News last week of financial difficulties for Newport Beach’s David Gelbaum—one of the country’s largest philanthropists—had many here asking, “David who?”
National media put the spotlight on Gelbaum, a longtime Newport Beach resident who’s believed to have given more than $500 million in anonymous donations to a variety of mostly progressive causes this decade.
That anonymity was shattered when reports came out last week that the American Civil Liberties Union faces a $20 million shortage in funding next year—about 25% of its annual budget—after Gelbaum said he wouldn’t be able to contribute his normal amount to several groups next year due to financial issues.

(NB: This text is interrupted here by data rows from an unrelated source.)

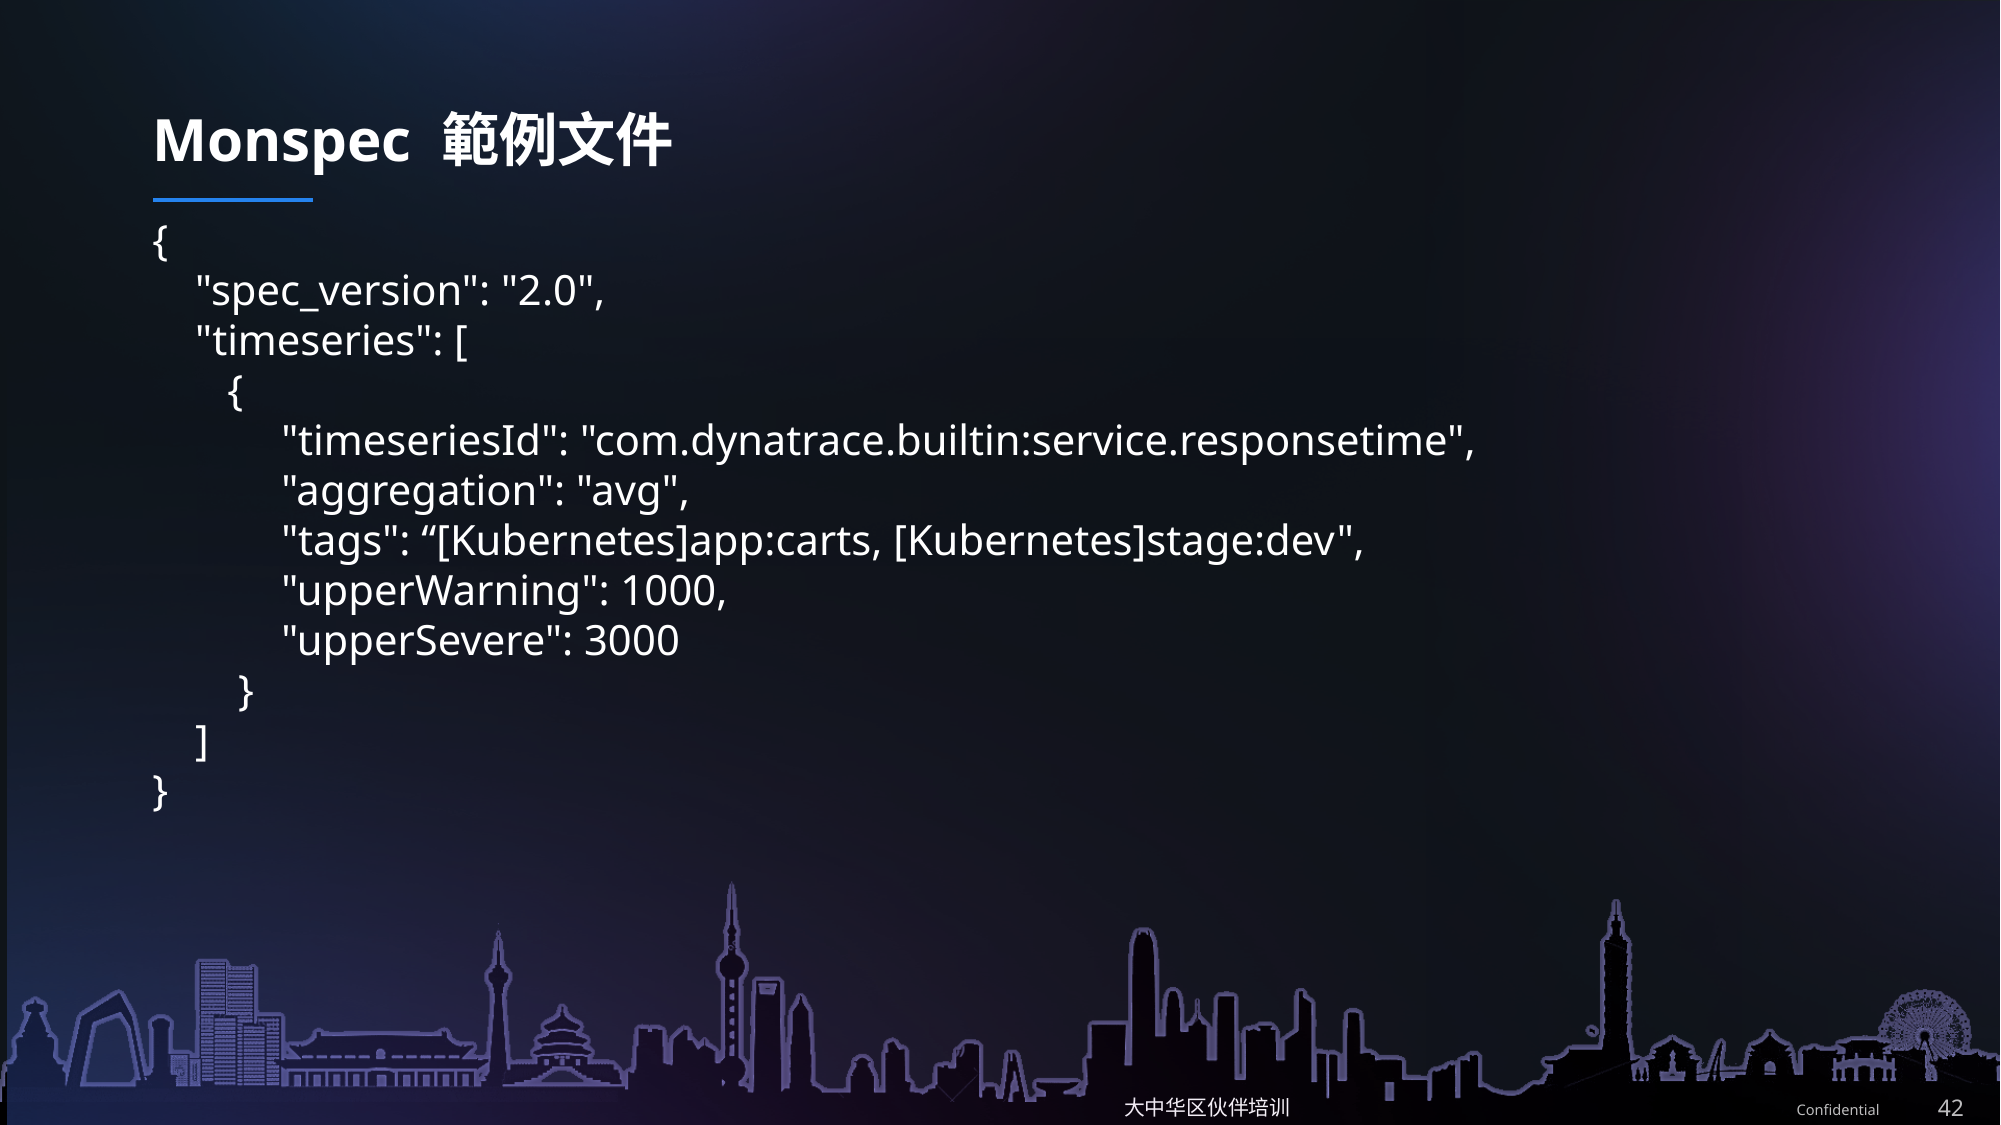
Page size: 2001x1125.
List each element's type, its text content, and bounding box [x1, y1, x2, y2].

title Monspec 範例文件 [137, 59, 1863, 181]
text_box { "spec_version": "2.0", "timeseries": [ { "timeseriesId": "com.dynatrace.builtin:service.responsetime", "aggregation": "avg", "tags": “[Kubernetes]app:carts, [Kubernetes]stage:dev", "upperWarning": 1000, "upperSevere": 3000 } ] } [137, 206, 1616, 822]
picture [0, 0, 2000, 1125]
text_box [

Gelbaum made his fortune as a hedge fund manager on Wall Street and now heads up the Quercus Trust, a Newport Beach-based fund that invests in clean technology and alternative energy companies.

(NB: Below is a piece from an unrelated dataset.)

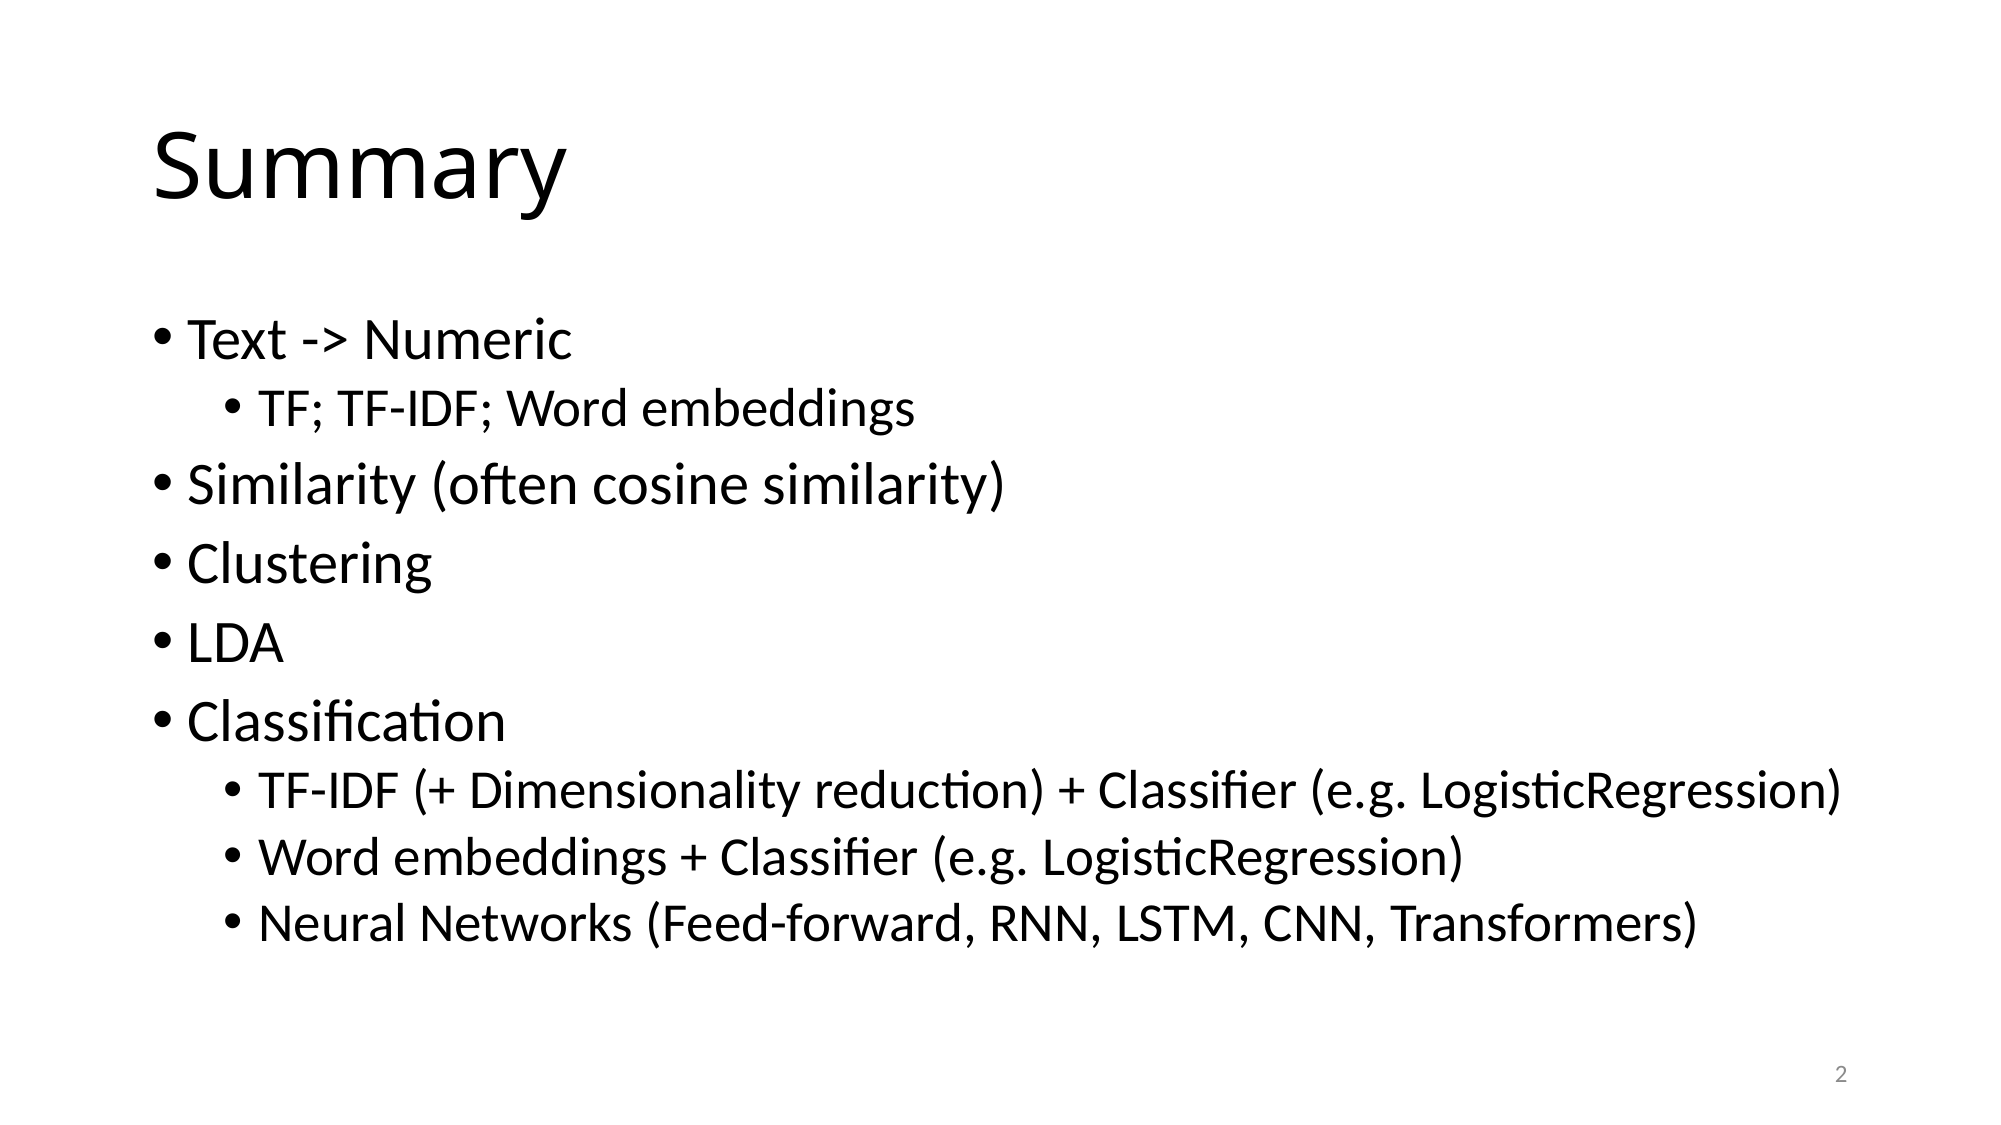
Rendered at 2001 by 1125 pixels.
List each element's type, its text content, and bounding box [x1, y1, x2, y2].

list Text -> Numeric TF; TF-IDF; Word embeddings Similarity (often cosine similarity) Clustering LDA Classification TF-IDF (+ Dimensionality reduction) + Classifier (e.g. LogisticRegression) Word embeddings + Classifier (e.g. LogisticRegression) Neural Networks (Feed-forward, RNN, LSTM, CNN, Transformers) [137, 299, 1863, 1014]
slide_number 2 [1412, 1042, 1863, 1103]
title Summary [137, 59, 1863, 278]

According to trade reports, Quercus has invested in close to 50 companies as of early this year, including large holdings in Ohio’s Energy Focus Inc., Pennsylvania’s Axion Power International Inc. and Entech Solar Inc. of Texas.
Gelbaum said in a statement last week that those investments have “placed me in a highly illiquid position” due to the down market.

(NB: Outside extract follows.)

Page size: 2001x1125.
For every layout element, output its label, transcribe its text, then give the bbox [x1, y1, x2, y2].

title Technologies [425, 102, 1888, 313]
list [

The statement was an abrupt change for Gelbaum, who has been described as “an intensely private” philanthropist who insisted on anonymity in exchange for his gifts.
There’s only been one major profile of Gelbaum, done by the Los Angeles Times in 2004.
“I don’t think that if you have a lot (of) money and you give away a lot of money, you should get a lot of recognition. You shouldn’t be able to buy that,” Gelbaum told the Times.
Part of the reason for Gelbaum’s reluctance to talk to the media likely has to do with him wanting to keep his investing strategies secret, said Edward Thorp, a one-time partner of Gelbaum who now runs Newport Beach-based Edward O. Thorp & Associates LP.
“He’s a very private person,” Thorp said.
History
Gelbaum is the son of the former chairman of the University of California, Irvine’s math department. He also attended UC Irvine, where he excelled in math, graduating in 1972.
Gelbaum was making $3.75 an hour at an auto repair shop while in college when he was hired by Thorp, who at the time taught at the school.
Thorp hired Gelbaum to work for his Princeton/Newport Partners hedge fund in 1972.
Thorp is perhaps better known as the author of blackjack book “Beat the Dealer.” He found that similar mathematical strategies used at the card table could be used to help investors win on Wall Street.
Princeton/Newport Partners was the first fund of its kind to use a market neutral strategy, which sought to profit from both the up and down swings of the market by investing in options, warrants and bonds.
Gelbaum is credited with making his fortune from using mathematical strategies to pick stocks and bonds.
“He was a smart kid and wanted to work hard,” Thorp said.
Gelbaum, who stayed with the fund until 1988, was always generous with his philanthropy, giving half of what he made to charities, Thorp said.
Thorp guesses Gelbaum’s fortune to be $100 million to $300 million, but noted that the two haven’t been in close contact for several years.
Other reports had put Gelbaum’s fortune much higher before the credit crunch and his extensive giving.
In addition to the ACLU, recipients of Gelbaum’s giving include the Sierra Club and the Iraq-Afghanistan Deployment Impact Fund of the California Community Foundation, which provides assistance to families of troops deployed in Iraq and Afghanistan.
Gelbaum in 2006 was named the ninth Most Influential Person in Southern California by the Los Angeles Times Magazine. In 2004 he was said to have given more money to conservation causes in California than anyone else.
Earlier this decade, most of his conservancy efforts were made through Oak Brook-based Wildlands Conservancy and related programs, which helped protect close to 1,200 square miles of land in the state.
The Times’ 2004 profile listed a number of local gifts from Gelbaum, including more than $20 million to the Orange County school system, as well as $3.5 million to a children’s charity overseen by former sheriff Michael Carona.